This talk focuses on training Deep Neural Networks (DNNs), which due to the enormous number of parameters current DNNs have, using the Hessian matrix or a full approximation to it in a second-order method is prohibitive, both in terms of memory requirements and computational cost per iteration. Hence, to be practical, layer-wise block-diagonal approximations to these matrices are usually used. Here we describe second-order quasi-Newton (QN), natural gradient (NG), and generalized Gauss-Newton (GGN) methods of this type that are competitive with and often outperform first-order methods. These methods include those that use layer-wise (i) Kronecker-factored BFGS and L-BFGS QN approximations, (ii) tensor normal covariance and (iii) mini-block Fisher matrix approximations, and (iv) Sherman-Morrison-Woodbury based variants of NG and GGN methods.
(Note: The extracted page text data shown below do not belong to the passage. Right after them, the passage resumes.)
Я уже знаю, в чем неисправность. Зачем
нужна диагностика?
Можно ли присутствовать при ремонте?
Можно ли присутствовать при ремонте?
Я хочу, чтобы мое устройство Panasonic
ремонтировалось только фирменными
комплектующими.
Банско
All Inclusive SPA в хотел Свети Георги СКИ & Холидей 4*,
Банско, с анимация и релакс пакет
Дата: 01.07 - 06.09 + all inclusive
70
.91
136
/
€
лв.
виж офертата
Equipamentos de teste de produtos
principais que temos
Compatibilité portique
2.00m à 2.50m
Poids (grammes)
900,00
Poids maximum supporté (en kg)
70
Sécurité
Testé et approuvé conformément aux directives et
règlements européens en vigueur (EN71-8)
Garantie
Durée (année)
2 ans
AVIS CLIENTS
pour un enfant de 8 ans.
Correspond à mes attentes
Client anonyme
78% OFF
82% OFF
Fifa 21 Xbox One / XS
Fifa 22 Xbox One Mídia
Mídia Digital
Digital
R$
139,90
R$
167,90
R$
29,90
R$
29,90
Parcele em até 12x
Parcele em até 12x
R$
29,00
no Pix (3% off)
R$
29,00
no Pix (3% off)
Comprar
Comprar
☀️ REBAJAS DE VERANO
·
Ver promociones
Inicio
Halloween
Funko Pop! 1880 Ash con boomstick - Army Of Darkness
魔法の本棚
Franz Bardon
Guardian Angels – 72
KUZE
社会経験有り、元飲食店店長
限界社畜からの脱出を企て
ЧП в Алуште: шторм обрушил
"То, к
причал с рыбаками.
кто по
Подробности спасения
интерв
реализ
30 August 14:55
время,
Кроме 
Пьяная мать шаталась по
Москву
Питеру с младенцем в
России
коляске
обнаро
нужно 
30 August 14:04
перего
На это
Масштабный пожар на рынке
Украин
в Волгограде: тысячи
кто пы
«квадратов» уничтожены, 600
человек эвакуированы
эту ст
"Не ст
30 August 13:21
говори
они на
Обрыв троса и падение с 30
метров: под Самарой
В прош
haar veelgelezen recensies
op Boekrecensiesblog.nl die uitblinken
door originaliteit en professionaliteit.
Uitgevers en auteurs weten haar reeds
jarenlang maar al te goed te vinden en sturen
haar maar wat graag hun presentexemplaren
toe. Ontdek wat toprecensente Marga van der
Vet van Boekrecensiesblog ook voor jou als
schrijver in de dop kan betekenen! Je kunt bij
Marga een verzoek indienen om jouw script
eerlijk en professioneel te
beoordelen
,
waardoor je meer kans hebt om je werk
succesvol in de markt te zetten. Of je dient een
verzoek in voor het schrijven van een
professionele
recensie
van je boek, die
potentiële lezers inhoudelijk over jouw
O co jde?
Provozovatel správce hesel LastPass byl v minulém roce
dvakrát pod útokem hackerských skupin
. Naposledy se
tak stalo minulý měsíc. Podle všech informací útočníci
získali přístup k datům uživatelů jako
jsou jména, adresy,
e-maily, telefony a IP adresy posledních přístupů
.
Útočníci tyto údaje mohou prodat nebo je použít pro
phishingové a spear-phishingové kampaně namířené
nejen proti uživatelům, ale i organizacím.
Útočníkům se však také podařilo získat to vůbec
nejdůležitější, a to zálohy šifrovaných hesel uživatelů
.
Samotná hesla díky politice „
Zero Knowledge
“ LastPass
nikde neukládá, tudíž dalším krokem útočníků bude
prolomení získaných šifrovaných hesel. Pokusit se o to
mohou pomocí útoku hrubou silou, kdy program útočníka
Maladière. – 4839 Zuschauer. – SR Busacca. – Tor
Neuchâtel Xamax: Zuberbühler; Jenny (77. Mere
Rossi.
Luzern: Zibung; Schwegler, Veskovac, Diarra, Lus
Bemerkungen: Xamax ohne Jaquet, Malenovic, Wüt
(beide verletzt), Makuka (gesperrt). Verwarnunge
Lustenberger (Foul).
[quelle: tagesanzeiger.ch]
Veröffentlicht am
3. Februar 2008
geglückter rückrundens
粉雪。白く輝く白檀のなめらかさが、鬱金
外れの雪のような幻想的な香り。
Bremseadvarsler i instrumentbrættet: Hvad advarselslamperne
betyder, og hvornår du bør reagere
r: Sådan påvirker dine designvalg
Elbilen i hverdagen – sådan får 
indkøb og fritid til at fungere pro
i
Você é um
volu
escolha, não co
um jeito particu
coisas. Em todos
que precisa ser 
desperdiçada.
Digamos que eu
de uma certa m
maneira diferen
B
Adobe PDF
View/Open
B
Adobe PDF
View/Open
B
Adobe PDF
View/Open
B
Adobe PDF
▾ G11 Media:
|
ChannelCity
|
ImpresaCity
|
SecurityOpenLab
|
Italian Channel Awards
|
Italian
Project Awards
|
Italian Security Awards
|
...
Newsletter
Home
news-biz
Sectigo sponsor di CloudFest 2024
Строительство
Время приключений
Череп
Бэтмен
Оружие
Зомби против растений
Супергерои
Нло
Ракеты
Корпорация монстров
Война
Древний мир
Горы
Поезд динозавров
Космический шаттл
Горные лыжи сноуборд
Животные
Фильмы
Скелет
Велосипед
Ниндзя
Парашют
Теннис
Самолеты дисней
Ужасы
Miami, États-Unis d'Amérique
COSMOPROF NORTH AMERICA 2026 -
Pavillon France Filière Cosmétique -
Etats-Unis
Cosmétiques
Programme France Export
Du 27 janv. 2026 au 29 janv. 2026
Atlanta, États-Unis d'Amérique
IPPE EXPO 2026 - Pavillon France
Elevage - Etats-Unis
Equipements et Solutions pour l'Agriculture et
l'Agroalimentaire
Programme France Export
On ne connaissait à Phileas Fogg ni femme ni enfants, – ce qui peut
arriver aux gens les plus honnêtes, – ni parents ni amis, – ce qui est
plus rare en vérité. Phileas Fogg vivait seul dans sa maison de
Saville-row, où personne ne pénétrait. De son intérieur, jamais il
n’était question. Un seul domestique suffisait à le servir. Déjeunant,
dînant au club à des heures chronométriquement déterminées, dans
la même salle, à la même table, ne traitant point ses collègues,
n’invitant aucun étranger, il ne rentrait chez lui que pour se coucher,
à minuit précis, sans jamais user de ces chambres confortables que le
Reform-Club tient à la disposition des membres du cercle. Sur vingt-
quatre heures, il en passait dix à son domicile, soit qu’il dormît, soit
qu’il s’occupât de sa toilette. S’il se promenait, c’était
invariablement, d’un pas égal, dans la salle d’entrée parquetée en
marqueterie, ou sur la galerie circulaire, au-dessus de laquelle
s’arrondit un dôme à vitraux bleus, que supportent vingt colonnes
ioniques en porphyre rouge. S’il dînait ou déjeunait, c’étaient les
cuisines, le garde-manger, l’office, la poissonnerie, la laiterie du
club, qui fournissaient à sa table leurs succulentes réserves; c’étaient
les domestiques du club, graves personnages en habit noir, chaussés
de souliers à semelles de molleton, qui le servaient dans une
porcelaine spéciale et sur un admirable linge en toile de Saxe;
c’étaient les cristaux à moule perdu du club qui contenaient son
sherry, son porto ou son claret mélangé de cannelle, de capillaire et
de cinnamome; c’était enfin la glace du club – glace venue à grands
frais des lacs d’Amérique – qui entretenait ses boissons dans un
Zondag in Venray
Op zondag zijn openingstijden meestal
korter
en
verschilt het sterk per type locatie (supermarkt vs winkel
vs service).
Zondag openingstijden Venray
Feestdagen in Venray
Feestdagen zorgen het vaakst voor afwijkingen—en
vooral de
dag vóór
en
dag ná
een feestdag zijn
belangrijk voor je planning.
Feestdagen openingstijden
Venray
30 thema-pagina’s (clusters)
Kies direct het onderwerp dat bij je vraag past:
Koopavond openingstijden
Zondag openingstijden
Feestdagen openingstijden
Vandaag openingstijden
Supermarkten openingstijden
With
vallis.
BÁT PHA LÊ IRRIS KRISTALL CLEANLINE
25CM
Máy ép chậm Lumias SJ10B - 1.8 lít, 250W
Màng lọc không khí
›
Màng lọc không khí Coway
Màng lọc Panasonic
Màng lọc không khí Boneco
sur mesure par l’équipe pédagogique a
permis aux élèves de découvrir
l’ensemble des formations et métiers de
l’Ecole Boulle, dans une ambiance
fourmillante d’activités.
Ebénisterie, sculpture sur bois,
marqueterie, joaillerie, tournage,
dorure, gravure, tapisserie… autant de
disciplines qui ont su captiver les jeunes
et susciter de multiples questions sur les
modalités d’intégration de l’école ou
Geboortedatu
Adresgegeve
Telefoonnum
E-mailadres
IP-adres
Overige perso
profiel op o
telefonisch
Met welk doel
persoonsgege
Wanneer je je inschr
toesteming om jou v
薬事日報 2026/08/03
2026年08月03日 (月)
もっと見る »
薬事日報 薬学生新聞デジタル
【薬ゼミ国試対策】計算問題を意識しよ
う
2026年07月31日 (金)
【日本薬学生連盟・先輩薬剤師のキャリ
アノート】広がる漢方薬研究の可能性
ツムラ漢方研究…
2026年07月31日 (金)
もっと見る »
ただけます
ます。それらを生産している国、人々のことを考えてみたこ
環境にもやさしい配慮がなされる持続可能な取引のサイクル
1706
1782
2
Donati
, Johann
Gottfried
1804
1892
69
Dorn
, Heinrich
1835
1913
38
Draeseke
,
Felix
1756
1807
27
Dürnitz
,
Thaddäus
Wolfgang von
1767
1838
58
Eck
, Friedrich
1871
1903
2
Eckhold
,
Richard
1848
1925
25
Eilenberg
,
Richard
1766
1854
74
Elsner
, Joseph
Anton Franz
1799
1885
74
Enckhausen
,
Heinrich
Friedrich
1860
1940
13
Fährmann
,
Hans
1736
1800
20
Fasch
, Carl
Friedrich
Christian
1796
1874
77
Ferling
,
Donald Goldfarb is the Avanessians Professor in the IEOR Department at Columbia University. He is internationally recognized for the design and analysis of efficient and practical algorithms including the BFGS method, the steepest-edge simplex algorithms, and the Goldfarb-Idnani algorithm, for solving classes of optimization problems. Goldfarb received a BSChE from Cornell University, and M.S. and PhD from Princeton University. Goldfarb spent two years as a post-doc at the Courant Institute. In 1968, he co-founded the CS Department at the City College of New York, serving 14 years on its faculty. During the 1979–80 academic year, he was a Visiting Professor in the CS and ORIE Departments at Cornell University. In 1982, Goldfarb joined the IEOR Department at Columbia, serving as Chair from 1984–2002. He also served as Interim Dean of Columbia’s School of Engineering and Applied Science during the 1994–95 and 2012–13 academic years.
Goldfarb is a SIAM Fellow. He was awarded the INFORMS John Von Neumann Theory Prize in 2017, the Khachiyan Prize in 2013 the INFORMS Prize for Research Excellence in the Interface between OR and CS in 1995, and was listed in The World’s Most Influential Scientific Minds, 2014, as being among the 99 most cited mathematicians between 2002 and 2012. Goldfarb has served as an editor-in-chief of Mathematical Programming, an editor of the SIAM J. Numerical Analysis and the SIAM J. Optimization, and as an associate editor of Mathematics of Computation, Operations Research and Mathematical Programming Computation.